Early Summer Haunts in Kamakura

After meandering down the tiny lanes which very much remind me of the older streets of Europe we took advantage of a lazy lunch at one of the not too busy side street restaurants. Our baby girl Sofia was at this point becoming quite sleepy so we hailed a cab to go to our desired location, a much quieter destination; Houkokuji Shrine.
Houkokuji Shrine is a sanctuary amongst all the craziness of the holiday streets of Kamakura. After a taxi ride of 5 minutes or so you find yourself in front of an opened gateway seemingly made of newly cut wood with an equally new smell about it, which is in contrast to the history of the shrine and its accompanying bamboo grove. A walk up the grey slate pathway leads you to steps that go up towards the shrine.
In front of the shrine to the left hand side you will find a ticket box from which you can buy a ticket for ¥700. This entitles you to walk through the bamboo grove beyond and also comes along with a coupon to enjoy a cup of maccha (traditionally green tea whipped from powder and served in a small bowl) at the end of the grove in an outdoor teahouse.
The quietness of the bamboo grove is amazingly serene and when you stop to think that this grove along with its shrine were established in the 1300’s, it makes it even more awe inspiring as you gaze upwards to see sun glinting off the top leaves of the moso bamboo trees.
The moso bamboos are famed as the largest and fastest growing bamboo in the world, most taking only 57 days from shoot to tree!
Spotted throughout the grove along the pathway you can find statues and monuments to long ago gods and spirits and also pondering points such as a moss overgrown stone lantern.
Although this may only be literally a 5 minute fast walk, if you take your time to look up and around you will truly feel the spirit of the place. Towards the end of the grove you find yourself at the outdoor teahouse, where you present your tea coupon to one of the 4 obaachan’s (granny or older lady), upon which you are given a card with a number on it. When your order is ready they will call ‘roku ban’ (number 6) or whatever number is ready, if that is your number then you can then collect your tray with the freshly whipped maccha tea in a bowl accompanied with two little sugar sweets in the shape of bamboo.
In the tea house they have dark wooden benches that look out into the grove itself. It is all dark natural light of the forest here. As I sit and sip at my bitter yet refreshing maccha, I wonder if a Samurai or even a Shogun spent time sitting enjoying the peaceful coolness of the grove on a hot sunny day centuries before now.

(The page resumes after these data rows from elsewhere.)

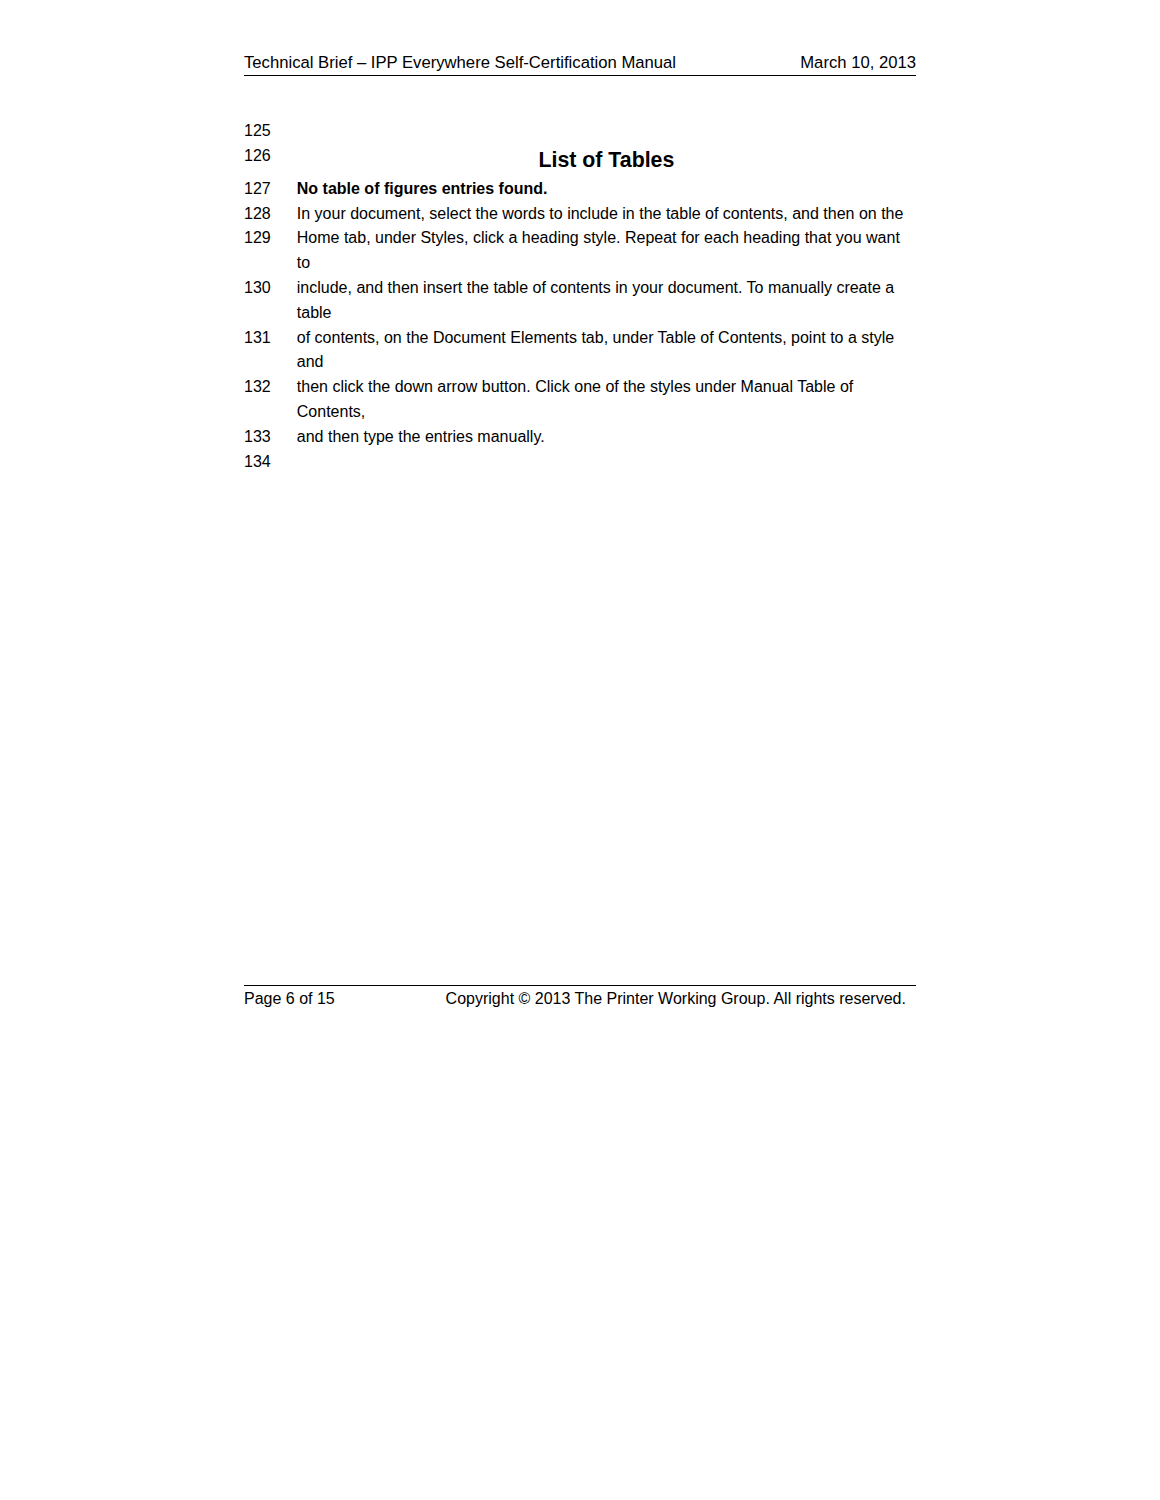Technical Brief – IPP Everywhere Self-Certification Manual
March 10, 2013
| 125 | |
| 126 | List of Tables |
| 127 | No table of figures entries found. |
| 128 | In your document, select the words to include in the table of contents, and then on the |
| 129 | Home tab, under Styles, click a heading style. Repeat for each heading that you want to |
| 130 | include, and then insert the table of contents in your document. To manually create a table |
| 131 | of contents, on the Document Elements tab, under Table of Contents, point to a style and |
| 132 | then click the down arrow button. Click one of the styles under Manual Table of Contents, |
| 133 | and then type the entries manually. |
| 134 | |
Page 6 of 15
Copyright © 2013 The Printer Working Group. All rights reserved.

As I close my eyes, I am reminded and struck with a sudden homesickness for New Zealand as every sound that emanates from the forest is so alike and akin to the forests back home. The rustle of the top leaves in the breeze, the waterfall in the distance resonating against the stone face of the mountain, the echo of the birds’ song through it all. A tear drops from my eyes.
On the path back to the shrine and the exit we can see the old tombs in the rock face of the mountain, what a peaceful place to lay, surrounded by all this beauty of green and now the pink of the azaleas.
Lastly we glimpse the shrine again in full sun array on a lazy afternoon, and we are revived mentally and perhaps spiritually to join the throngs of Golden week visitors in the streets below.
As we ride in the taxi back to Kamakura station we wish that we could partake of the many wonders of Kamakura. The taxi driver on overhearing us declares that Kamakura is a wonderful place full of many discoveries. He informs us that, if visited during the week or on a Sunday there are far less people thus allowing us to take time in our wanderings.
The good thing about Kamakura is not only the array of shrines, the old shopping streets or even the smiling faces of the shop owners; it is the diversity of it all, the bustling streets, the cool forests, the sacred places, the mountains, the beach, all within walking distance or a quick bus ride from the station!
A quick stop at one of the kimono stores lends me to find some ‘omiyagi’ or souvenirs for friends and family, a hemp eyeglass case with red sakuraRefers to both ornamental cherry trees and their blossoms. (cherry blossom) print, a pair of silken tabi(足袋) Traditional split-toed socks for use with sandals. socks (the type to go with zori(草履 zōri) Traditional sandals made from a variety of different natural and synthetic materials. (shoes to accompany kimono)), or in my case to wear around the house when feeling Japanese, and lastly a cloth for the table also made out of the hemp material this time with a purple geometric pattern on.
Do I recommend Kamakura? YES! Would I go again? YES!